◆ Record set
- - -

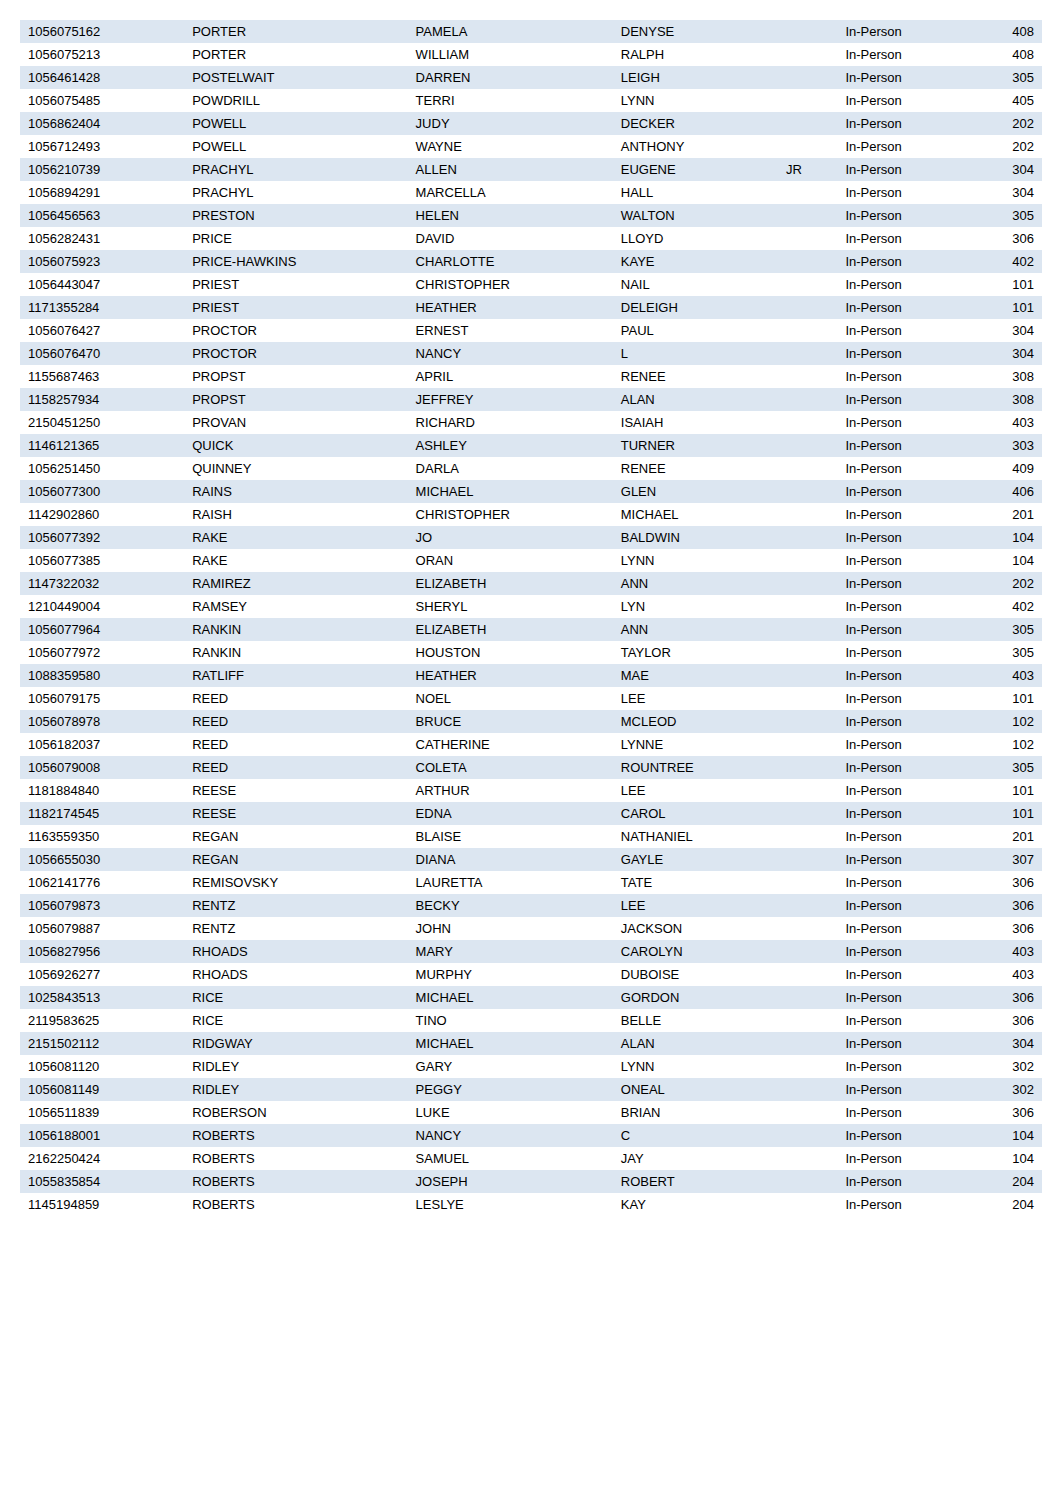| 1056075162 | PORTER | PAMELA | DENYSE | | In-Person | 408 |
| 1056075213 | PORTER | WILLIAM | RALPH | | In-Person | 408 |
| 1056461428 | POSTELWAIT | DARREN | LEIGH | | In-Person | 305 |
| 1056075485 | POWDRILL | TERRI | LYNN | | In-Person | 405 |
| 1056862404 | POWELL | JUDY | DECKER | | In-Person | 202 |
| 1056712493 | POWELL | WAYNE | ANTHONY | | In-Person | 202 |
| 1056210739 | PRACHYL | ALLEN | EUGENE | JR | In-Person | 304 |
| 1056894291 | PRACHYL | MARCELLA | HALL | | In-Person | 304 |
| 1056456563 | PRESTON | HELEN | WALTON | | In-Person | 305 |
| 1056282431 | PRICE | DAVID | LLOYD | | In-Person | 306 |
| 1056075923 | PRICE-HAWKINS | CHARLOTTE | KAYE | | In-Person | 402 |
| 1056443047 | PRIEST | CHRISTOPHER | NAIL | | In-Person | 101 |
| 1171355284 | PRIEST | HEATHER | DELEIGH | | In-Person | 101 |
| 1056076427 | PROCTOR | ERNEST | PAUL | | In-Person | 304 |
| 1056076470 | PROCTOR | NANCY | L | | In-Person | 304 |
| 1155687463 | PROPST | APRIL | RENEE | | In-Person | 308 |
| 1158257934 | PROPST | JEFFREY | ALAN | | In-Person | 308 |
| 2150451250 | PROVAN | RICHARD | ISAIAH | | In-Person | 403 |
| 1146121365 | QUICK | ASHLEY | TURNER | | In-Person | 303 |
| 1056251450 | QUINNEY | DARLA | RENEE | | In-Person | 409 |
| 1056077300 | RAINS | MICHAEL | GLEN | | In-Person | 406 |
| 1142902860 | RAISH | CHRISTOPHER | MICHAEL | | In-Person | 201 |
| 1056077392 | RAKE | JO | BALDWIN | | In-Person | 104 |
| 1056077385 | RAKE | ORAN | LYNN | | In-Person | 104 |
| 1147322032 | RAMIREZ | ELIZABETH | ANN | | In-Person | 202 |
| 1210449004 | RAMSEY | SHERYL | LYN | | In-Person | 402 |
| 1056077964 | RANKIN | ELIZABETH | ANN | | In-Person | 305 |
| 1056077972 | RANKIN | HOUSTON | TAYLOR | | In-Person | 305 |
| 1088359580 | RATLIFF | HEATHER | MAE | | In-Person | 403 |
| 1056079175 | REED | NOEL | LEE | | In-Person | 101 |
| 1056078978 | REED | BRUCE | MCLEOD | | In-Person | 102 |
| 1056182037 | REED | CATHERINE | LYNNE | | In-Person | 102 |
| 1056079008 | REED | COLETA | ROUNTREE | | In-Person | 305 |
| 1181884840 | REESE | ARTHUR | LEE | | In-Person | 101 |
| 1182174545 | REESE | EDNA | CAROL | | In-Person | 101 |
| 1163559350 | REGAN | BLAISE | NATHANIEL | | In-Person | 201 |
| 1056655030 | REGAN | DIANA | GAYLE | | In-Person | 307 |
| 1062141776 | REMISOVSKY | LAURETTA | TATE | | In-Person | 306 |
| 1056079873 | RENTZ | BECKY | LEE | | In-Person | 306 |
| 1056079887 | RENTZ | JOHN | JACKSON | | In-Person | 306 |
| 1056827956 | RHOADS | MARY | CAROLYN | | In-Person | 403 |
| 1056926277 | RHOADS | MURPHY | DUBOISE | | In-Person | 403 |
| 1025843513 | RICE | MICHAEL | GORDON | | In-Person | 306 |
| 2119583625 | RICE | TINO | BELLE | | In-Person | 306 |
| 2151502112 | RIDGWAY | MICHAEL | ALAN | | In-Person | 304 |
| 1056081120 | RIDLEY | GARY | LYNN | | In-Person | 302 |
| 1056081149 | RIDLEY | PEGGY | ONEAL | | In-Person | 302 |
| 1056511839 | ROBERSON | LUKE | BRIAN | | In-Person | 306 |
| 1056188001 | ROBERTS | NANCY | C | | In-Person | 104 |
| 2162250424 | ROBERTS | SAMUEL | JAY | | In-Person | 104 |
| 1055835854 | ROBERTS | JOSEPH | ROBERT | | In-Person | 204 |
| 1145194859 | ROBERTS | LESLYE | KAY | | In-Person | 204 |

- - -

◆ What the exercise asks
Return all lines from the data above with "RENEE" in them.

◆ Task answer
| 1155687463 | PROPST | APRIL | RENEE | | In-Person | 308 |
| 1056251450 | QUINNEY | DARLA | RENEE | | In-Person | 409 |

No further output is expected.